Vanuu (from Sowa van uu "under the noise"), also known as Waterfall Village, is a settlement on the southwestern coast of Pentecost Island in Vanuatu. The village was founded as a coconut plantation in the mid 20th century, and now consists of scattered groups of houses within the no-longer-productive plantation.

Vanuu is located on Pentecost's main north-south road, about 9 km north of Lonorore Airport and about 8 km south of Melsisi.

Vanuu has a Churches of Christ church, a nakamal, small stores, and a guesthouse. Children from Vanuu attend the Anglophone primary school at Ranmawot, 2 kilometres away. Ranwadi High School is also nearby.

The large waterfall and associated natural swimming pool behind the village, and the presence of good anchorage for yachts, make Vanuu a popular destination for visitors to Pentecost Island. The waterfall behind Vanuu is one of seven major falls along the river; the others are located high in the bush. There is also a limestone cave nearby. Although Vanuu is not located within the area in which land diving is practised, it is sometimes used as a base by tourists who visit Pentecost to witness the ceremony.

==History and geography==

The flat coastal strip on which Vanuu is built was historically uninhabited and covered with dense cottonwood (burao) trees.
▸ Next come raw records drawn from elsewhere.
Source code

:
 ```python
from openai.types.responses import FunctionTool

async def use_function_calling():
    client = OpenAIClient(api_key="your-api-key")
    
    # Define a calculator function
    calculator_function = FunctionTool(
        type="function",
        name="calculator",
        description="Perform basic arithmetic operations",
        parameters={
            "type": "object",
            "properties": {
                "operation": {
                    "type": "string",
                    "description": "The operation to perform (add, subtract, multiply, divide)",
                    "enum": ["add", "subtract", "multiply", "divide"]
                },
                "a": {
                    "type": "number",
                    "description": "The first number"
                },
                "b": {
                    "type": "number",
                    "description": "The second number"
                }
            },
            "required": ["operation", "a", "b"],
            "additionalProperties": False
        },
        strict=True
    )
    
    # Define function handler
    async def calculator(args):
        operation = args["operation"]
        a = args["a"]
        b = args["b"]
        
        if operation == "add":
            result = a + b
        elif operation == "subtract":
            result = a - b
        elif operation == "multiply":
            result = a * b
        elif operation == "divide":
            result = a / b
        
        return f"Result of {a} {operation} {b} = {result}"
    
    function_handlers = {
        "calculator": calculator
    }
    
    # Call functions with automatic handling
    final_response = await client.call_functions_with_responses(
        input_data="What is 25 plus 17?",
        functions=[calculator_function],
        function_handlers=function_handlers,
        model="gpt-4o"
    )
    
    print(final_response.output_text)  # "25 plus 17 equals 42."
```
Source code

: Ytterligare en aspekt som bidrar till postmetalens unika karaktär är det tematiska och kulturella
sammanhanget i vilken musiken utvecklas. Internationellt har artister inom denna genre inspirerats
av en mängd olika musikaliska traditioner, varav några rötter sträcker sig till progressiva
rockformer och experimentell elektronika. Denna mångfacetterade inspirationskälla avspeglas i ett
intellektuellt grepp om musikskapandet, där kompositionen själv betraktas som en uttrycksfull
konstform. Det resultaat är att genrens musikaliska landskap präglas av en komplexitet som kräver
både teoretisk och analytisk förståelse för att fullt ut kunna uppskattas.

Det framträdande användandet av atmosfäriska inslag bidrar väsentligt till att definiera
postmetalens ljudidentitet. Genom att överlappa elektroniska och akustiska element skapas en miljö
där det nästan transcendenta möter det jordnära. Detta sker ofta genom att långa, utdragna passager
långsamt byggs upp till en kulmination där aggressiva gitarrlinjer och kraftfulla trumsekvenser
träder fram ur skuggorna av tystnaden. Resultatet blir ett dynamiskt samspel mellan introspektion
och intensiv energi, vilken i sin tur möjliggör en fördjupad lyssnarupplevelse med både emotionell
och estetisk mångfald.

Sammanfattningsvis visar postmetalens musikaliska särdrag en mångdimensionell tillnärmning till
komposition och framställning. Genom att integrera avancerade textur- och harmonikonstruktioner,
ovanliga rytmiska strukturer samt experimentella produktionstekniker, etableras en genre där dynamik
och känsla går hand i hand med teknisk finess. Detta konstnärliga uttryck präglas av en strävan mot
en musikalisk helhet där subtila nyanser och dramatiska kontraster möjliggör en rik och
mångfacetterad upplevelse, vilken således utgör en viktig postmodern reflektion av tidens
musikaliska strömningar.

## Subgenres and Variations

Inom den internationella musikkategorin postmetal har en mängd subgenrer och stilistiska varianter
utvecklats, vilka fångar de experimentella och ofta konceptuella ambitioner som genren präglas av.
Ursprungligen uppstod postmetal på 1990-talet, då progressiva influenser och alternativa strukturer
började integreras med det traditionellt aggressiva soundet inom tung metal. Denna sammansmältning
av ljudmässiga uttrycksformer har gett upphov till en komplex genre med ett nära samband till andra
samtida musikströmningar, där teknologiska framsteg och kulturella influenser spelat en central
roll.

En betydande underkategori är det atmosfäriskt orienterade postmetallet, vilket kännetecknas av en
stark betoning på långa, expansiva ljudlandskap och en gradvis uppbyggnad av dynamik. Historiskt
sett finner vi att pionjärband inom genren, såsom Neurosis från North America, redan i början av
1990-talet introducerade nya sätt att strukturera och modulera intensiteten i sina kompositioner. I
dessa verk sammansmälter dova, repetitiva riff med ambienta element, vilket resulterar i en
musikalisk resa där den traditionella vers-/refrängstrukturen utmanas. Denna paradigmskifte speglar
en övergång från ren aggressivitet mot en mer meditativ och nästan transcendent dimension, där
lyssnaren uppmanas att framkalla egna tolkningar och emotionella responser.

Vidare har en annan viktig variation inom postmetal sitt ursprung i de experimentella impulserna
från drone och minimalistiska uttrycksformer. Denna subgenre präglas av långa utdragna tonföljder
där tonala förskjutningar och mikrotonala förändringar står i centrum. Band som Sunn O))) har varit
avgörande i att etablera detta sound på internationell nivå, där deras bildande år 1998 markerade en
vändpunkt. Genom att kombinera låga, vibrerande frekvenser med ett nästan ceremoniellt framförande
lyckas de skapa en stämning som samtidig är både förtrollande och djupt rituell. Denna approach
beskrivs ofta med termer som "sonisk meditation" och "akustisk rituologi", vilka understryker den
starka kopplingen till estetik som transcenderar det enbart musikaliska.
The area suffered drastic depopulation in the late 19th and early 20th century following the introduction of European diseases. The present village was founded in the early-mid 20th century by men from other areas of Pentecost, who established a coconut plantation for the production of copra (though this is no longer productive today). Many of their grandchildren (Vanuu's present inhabitants) retain ties to their ancestral villages.

Most villagers maintain gardens in the mountains above Vanuu, growing vegetables such as taro for local consumption and earning income from cash crops such as kava. Fees paid by visitors to the waterfall, and earnings from other tourist-related activities, are also a source of income.

==Language and culture==

The language and culture of the Vanuu area were historically intermediate between those of Central Pentecost and of South Pentecost, although the influence of the former predominates today.

The area's original language was Sowa, but depopulation in the 20th century led to the extinction of this language. Today Apma (the original language of Central Pentecost to the north) is the village's main language, though village chief Isaiah Tabi Vahka is at the forefront of efforts to document and revive Sowa. The national language Bislama is also spoken, and the village is home to a number of Ske speakers due to intermarriage with the Baravet community to the south. English is also spoken by educated villagers.